10. For over 13 years Jean-Francois had been trying to read the inscription on the granite slab discovered by Napoleon troops captain when building the fort near the Egyptian town of Rosetta in the western arm of the Nile delta. Ancient tsars came to his help – Ptolemy, Kleopatra, Xerxes. Champollion considered the repeated symbols to be royal names and it turned out he was not mistaken.
11. The work proved extremely exhausting. It is said that once Champollion asked his brother to send him the Chinese grammar book. When his brother inquired why he needed it, Jean-Francois replied that he wanted to have at least some distraction from his work.
12. The shock of his own discovery was so immense that upon crossing his brother’s study and uttering the words “I have succeeded,” Champollion fainted and remained in coma for 5 days.
13. On September 27, 1822, Champollion wrote “A letter to Mr. Dacier, the secretary of the French Academy of Inscriptions, on the phonetic hieroglyph alphabet.” It is this paper that is considered the metric of the newly-born science called Egyptology. The text carved on the Rosetta stone turned out to be gratitude of Egyptian priests who thanked the monarch Ptolemy V in the year 196 AD.

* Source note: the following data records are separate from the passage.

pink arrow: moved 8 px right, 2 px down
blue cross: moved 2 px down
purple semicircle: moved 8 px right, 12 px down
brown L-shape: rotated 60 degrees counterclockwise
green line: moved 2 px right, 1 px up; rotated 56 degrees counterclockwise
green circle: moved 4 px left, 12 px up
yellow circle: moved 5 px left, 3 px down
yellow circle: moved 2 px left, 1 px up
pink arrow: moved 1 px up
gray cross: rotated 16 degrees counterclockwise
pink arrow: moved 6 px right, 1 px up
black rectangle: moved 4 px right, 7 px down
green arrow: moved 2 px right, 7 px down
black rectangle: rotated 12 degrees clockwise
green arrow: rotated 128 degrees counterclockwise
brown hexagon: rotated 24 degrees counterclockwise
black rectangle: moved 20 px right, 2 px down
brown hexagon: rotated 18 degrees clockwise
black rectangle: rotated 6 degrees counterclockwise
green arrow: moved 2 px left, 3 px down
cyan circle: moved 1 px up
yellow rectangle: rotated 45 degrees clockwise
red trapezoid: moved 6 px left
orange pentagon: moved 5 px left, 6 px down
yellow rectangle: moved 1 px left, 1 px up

14. In 1824, Champollion’s opus magnum was published under the title “Précis du système hiéroglyphique des anciens Égyptiens, ou recherches sur les éléments premiers de cette écriture sacrée, sur leurs diverses combinaisons, et sur les rapports de ce systéme avec les autres méthodes graphiques égytpiennes.” There the scientist set forth his theory of the Egyptian hieroglyphic scripture and countered his critics who had accused him of plagiarizing.

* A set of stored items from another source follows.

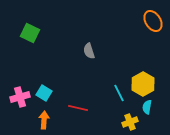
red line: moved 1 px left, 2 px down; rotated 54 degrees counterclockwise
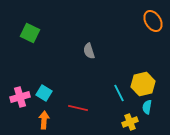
yellow hexagon: rotated 15 degrees clockwise
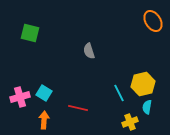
green square: rotated 12 degrees counterclockwise
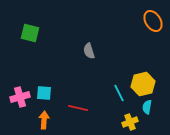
cyan square: rotated 28 degrees counterclockwise
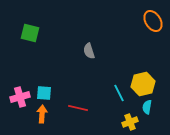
orange arrow: moved 2 px left, 6 px up
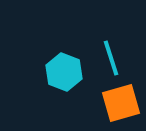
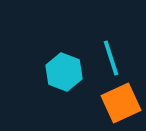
orange square: rotated 9 degrees counterclockwise
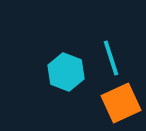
cyan hexagon: moved 2 px right
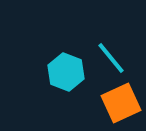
cyan line: rotated 21 degrees counterclockwise
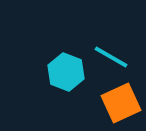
cyan line: moved 1 px up; rotated 21 degrees counterclockwise
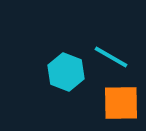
orange square: rotated 24 degrees clockwise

15. Champollion spent about 2 years studying Egyptian collections in Rome, Naples, Florence, and Turin. Then he established the Egyptian Antiquities Museum, currently it is the famous Egyptian Gallery in the Louvre.
16. It was only in 1828 when Egyptologist Number 1 got to the country that had obsessed his thoughts for several decades. In the letter to his brother the scientist could not help hiding his delight: “… I’ve spent the past 6 months in the midst of Egyptian monuments and I am amazed that I am able to read their inscriptions more fluently than I could possibly imagine.” In Egypt Champollion studied a great number of Ancient Egyptian monuments and inscriptions and totally ruined his health.
17. In 1831, Champollion was appointed professor of Egyptian history and archeology at College de France at the department that was specifically designated for him. The scientist only managed to deliver an inaugural lecture there.
18. The whole city of Paris mourned the premature death of the scientist. He was buried in Pere Lachaise cemetery next to the grave of Joseph Fourier, the very person in whose house young Champollion first saw the objects of his future research interest.
19. The contemporaries claimed that after Champollion’s deciphering the Rosetta stone, there appeared a trend in Paris to send love letters ciphered in hieroglyphs.
20. In Champollion’s hometown of Figeac there is Place of Inscription where a most extraordinary monument was made to the great scientist. The monument reproduces the Rosetta stone. The statue of Champollion executed by Frederic Auguste Bartholdi, the one who created the Statue of Liberty, can be found in the court of College de France. The portrait sculpture depicting Champollion is available in the Louvre.